* DATASET EXTRACT

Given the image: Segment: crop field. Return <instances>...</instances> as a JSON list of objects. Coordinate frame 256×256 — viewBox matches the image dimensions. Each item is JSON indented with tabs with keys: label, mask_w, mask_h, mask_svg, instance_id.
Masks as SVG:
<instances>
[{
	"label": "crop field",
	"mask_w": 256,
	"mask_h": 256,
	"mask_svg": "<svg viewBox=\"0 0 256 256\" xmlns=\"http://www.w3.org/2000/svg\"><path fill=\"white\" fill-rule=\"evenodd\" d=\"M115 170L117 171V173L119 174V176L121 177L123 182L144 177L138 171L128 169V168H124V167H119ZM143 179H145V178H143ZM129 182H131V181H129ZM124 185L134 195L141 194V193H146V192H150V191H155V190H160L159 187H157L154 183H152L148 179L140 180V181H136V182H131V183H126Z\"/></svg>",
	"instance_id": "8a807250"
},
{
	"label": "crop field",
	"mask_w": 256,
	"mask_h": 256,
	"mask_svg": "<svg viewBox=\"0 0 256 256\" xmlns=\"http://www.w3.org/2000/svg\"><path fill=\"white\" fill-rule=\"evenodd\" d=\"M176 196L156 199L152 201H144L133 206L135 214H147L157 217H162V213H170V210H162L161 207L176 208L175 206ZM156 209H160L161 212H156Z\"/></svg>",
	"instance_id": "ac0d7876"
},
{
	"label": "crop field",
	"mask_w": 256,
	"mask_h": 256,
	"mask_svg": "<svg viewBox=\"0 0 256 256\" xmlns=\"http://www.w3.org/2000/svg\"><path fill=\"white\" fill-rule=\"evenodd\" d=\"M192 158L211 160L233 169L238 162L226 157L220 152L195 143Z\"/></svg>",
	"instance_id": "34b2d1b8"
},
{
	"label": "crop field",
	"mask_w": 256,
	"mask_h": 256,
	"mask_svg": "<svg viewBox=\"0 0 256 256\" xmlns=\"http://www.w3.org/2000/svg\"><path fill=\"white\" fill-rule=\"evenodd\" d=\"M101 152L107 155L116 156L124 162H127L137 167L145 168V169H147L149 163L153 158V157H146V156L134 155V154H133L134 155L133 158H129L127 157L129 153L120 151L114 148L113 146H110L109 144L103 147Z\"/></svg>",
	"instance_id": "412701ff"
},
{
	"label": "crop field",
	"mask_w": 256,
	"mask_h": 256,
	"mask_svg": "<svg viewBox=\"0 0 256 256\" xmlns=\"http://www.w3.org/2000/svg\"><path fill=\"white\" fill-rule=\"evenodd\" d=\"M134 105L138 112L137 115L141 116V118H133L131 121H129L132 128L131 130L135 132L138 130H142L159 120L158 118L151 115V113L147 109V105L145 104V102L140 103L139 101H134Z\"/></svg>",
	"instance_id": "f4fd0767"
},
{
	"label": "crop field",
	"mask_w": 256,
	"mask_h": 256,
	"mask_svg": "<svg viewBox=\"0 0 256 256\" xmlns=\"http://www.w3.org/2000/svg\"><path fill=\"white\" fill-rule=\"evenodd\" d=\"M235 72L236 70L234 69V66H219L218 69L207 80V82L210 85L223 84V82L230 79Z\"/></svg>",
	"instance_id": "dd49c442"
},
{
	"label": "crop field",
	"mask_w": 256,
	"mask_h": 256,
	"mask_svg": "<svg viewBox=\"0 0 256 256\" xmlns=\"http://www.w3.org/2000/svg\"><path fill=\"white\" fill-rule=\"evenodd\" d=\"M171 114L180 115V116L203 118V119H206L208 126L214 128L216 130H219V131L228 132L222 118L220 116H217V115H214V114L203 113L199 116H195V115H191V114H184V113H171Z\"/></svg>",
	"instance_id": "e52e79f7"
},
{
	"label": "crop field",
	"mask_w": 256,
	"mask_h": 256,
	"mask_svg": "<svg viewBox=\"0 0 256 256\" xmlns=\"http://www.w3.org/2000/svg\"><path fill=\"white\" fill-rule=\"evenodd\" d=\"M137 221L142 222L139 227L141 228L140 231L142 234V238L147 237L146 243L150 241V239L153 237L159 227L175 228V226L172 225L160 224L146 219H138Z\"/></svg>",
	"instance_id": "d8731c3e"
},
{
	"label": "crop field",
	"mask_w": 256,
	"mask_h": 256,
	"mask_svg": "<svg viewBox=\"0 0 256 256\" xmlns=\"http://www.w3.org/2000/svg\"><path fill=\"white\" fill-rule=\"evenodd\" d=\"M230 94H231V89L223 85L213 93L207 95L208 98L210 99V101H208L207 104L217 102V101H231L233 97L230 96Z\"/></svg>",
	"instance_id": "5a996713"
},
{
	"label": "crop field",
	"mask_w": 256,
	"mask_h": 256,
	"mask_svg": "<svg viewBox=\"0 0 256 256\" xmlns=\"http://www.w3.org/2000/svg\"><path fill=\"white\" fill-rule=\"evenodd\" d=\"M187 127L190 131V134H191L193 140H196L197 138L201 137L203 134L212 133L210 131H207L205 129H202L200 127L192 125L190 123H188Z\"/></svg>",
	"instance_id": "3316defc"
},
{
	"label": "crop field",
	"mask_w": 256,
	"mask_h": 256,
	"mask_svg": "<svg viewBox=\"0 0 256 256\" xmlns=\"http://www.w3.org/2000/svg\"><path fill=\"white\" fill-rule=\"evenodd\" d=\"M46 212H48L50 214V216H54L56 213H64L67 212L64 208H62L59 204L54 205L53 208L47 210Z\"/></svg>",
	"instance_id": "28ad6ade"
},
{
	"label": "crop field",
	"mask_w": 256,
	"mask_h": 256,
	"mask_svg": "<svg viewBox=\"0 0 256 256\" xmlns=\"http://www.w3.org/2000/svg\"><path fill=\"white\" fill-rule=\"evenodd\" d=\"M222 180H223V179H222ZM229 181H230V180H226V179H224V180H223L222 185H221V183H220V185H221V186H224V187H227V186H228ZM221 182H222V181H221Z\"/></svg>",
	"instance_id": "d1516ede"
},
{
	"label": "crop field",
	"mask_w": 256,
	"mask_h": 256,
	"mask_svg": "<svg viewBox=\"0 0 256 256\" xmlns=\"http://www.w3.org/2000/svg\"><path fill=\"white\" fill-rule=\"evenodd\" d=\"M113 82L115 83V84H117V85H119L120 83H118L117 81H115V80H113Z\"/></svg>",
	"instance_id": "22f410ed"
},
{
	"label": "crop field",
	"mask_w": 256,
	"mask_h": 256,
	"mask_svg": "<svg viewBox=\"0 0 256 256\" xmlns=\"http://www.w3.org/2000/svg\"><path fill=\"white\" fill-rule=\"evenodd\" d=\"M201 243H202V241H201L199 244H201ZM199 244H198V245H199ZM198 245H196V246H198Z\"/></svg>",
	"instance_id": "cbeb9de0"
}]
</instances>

* WHAT TO PRODUCE
Could you recast every line of the entries above as a numbered list, leaving out any blank lines?

* WRITTEN ANSWER
1. Given the image: Segment: crop field. Return <instances>...</instances> as a JSON list of objects. Coordinate frame 256×256 — viewBox matches the image dimensions. Each item is JSON indented with tabs with keys: label, mask_w, mask_h, mask_svg, instance_id.
2. Masks as SVG:
3. <instances>
4. [{
5. 	"label": "crop field",
6. 	"mask_w": 256,
7. 	"mask_h": 256,
8. 	"mask_svg": "<svg viewBox=\"0 0 256 256\" xmlns=\"http://www.w3.org/2000/svg\"><path fill=\"white\" fill-rule=\"evenodd\" d=\"M115 170L117 171V173L119 174V176L121 177L123 182L144 177L138 171L128 169V168H124V167H119ZM143 179H145V178H143ZM129 182H131V181H129ZM124 185L134 195L141 194V193H146V192H150V191H155V190H160L159 187H157L154 183H152L148 179L140 180V181H136V182H131V183H126Z\"/></svg>",
9. 	"instance_id": "8a807250"
10. },
11. {
12. 	"label": "crop field",
13. 	"mask_w": 256,
14. 	"mask_h": 256,
15. 	"mask_svg": "<svg viewBox=\"0 0 256 256\" xmlns=\"http://www.w3.org/2000/svg\"><path fill=\"white\" fill-rule=\"evenodd\" d=\"M176 196L156 199L152 201H144L133 206L135 214H147L157 217H162V213H170V210H162L161 207L176 208L175 206ZM156 209H160L161 212H156Z\"/></svg>",
16. 	"instance_id": "ac0d7876"
17. },
18. {
19. 	"label": "crop field",
20. 	"mask_w": 256,
21. 	"mask_h": 256,
22. 	"mask_svg": "<svg viewBox=\"0 0 256 256\" xmlns=\"http://www.w3.org/2000/svg\"><path fill=\"white\" fill-rule=\"evenodd\" d=\"M192 158L211 160L233 169L238 162L226 157L220 152L195 143Z\"/></svg>",
23. 	"instance_id": "34b2d1b8"
24. },
25. {
26. 	"label": "crop field",
27. 	"mask_w": 256,
28. 	"mask_h": 256,
29. 	"mask_svg": "<svg viewBox=\"0 0 256 256\" xmlns=\"http://www.w3.org/2000/svg\"><path fill=\"white\" fill-rule=\"evenodd\" d=\"M101 152L107 155L116 156L124 162H127L137 167L145 168V169H147L149 163L153 158V157H146V156L134 155V154H133L134 155L133 158H129L127 157L129 153L120 151L114 148L113 146H110L109 144L103 147Z\"/></svg>",
30. 	"instance_id": "412701ff"
31. },
32. {
33. 	"label": "crop field",
34. 	"mask_w": 256,
35. 	"mask_h": 256,
36. 	"mask_svg": "<svg viewBox=\"0 0 256 256\" xmlns=\"http://www.w3.org/2000/svg\"><path fill=\"white\" fill-rule=\"evenodd\" d=\"M134 105L138 112L137 115L141 116V118H133L131 121H129L132 128L131 130L135 132L138 130H142L159 120L158 118L151 115V113L147 109V105L145 104V102L140 103L139 101H134Z\"/></svg>",
37. 	"instance_id": "f4fd0767"
38. },
39. {
40. 	"label": "crop field",
41. 	"mask_w": 256,
42. 	"mask_h": 256,
43. 	"mask_svg": "<svg viewBox=\"0 0 256 256\" xmlns=\"http://www.w3.org/2000/svg\"><path fill=\"white\" fill-rule=\"evenodd\" d=\"M235 72L236 70L234 69V66H219L218 69L207 80V82L210 85L223 84V82L230 79Z\"/></svg>",
44. 	"instance_id": "dd49c442"
45. },
46. {
47. 	"label": "crop field",
48. 	"mask_w": 256,
49. 	"mask_h": 256,
50. 	"mask_svg": "<svg viewBox=\"0 0 256 256\" xmlns=\"http://www.w3.org/2000/svg\"><path fill=\"white\" fill-rule=\"evenodd\" d=\"M171 114L180 115V116L203 118V119H206L208 126L214 128L216 130H219V131L228 132L222 118L220 116H217V115H214V114L203 113L199 116H195V115H191V114H184V113H171Z\"/></svg>",
51. 	"instance_id": "e52e79f7"
52. },
53. {
54. 	"label": "crop field",
55. 	"mask_w": 256,
56. 	"mask_h": 256,
57. 	"mask_svg": "<svg viewBox=\"0 0 256 256\" xmlns=\"http://www.w3.org/2000/svg\"><path fill=\"white\" fill-rule=\"evenodd\" d=\"M137 221L142 222L139 227L141 228L140 231L142 234V238L147 237L146 243L150 241V239L153 237L159 227L175 228V226L172 225L160 224L146 219H138Z\"/></svg>",
58. 	"instance_id": "d8731c3e"
59. },
60. {
61. 	"label": "crop field",
62. 	"mask_w": 256,
63. 	"mask_h": 256,
64. 	"mask_svg": "<svg viewBox=\"0 0 256 256\" xmlns=\"http://www.w3.org/2000/svg\"><path fill=\"white\" fill-rule=\"evenodd\" d=\"M230 94H231V89L223 85L213 93L207 95L208 98L210 99V101H208L207 104L217 102V101H231L233 97L230 96Z\"/></svg>",
65. 	"instance_id": "5a996713"
66. },
67. {
68. 	"label": "crop field",
69. 	"mask_w": 256,
70. 	"mask_h": 256,
71. 	"mask_svg": "<svg viewBox=\"0 0 256 256\" xmlns=\"http://www.w3.org/2000/svg\"><path fill=\"white\" fill-rule=\"evenodd\" d=\"M187 127L190 131V134H191L193 140H196L197 138L201 137L203 134L212 133L210 131H207L205 129H202L200 127L192 125L190 123H188Z\"/></svg>",
72. 	"instance_id": "3316defc"
73. },
74. {
75. 	"label": "crop field",
76. 	"mask_w": 256,
77. 	"mask_h": 256,
78. 	"mask_svg": "<svg viewBox=\"0 0 256 256\" xmlns=\"http://www.w3.org/2000/svg\"><path fill=\"white\" fill-rule=\"evenodd\" d=\"M46 212H48L50 214V216H54L56 213H64L67 212L64 208H62L59 204L54 205L53 208L47 210Z\"/></svg>",
79. 	"instance_id": "28ad6ade"
80. },
81. {
82. 	"label": "crop field",
83. 	"mask_w": 256,
84. 	"mask_h": 256,
85. 	"mask_svg": "<svg viewBox=\"0 0 256 256\" xmlns=\"http://www.w3.org/2000/svg\"><path fill=\"white\" fill-rule=\"evenodd\" d=\"M222 180H223V179H222ZM229 181H230V180H226V179H224V180H223L222 185H221V183H220V185H221V186H224V187H227V186H228ZM221 182H222V181H221Z\"/></svg>",
86. 	"instance_id": "d1516ede"
87. },
88. {
89. 	"label": "crop field",
90. 	"mask_w": 256,
91. 	"mask_h": 256,
92. 	"mask_svg": "<svg viewBox=\"0 0 256 256\" xmlns=\"http://www.w3.org/2000/svg\"><path fill=\"white\" fill-rule=\"evenodd\" d=\"M113 82L115 83V84H117V85H119L120 83H118L117 81H115V80H113Z\"/></svg>",
93. 	"instance_id": "22f410ed"
94. },
95. {
96. 	"label": "crop field",
97. 	"mask_w": 256,
98. 	"mask_h": 256,
99. 	"mask_svg": "<svg viewBox=\"0 0 256 256\" xmlns=\"http://www.w3.org/2000/svg\"><path fill=\"white\" fill-rule=\"evenodd\" d=\"M201 243H202V241H201L199 244H201ZM199 244H198V245H199ZM198 245H196V246H198Z\"/></svg>",
100. 	"instance_id": "cbeb9de0"
101. }]
102. </instances>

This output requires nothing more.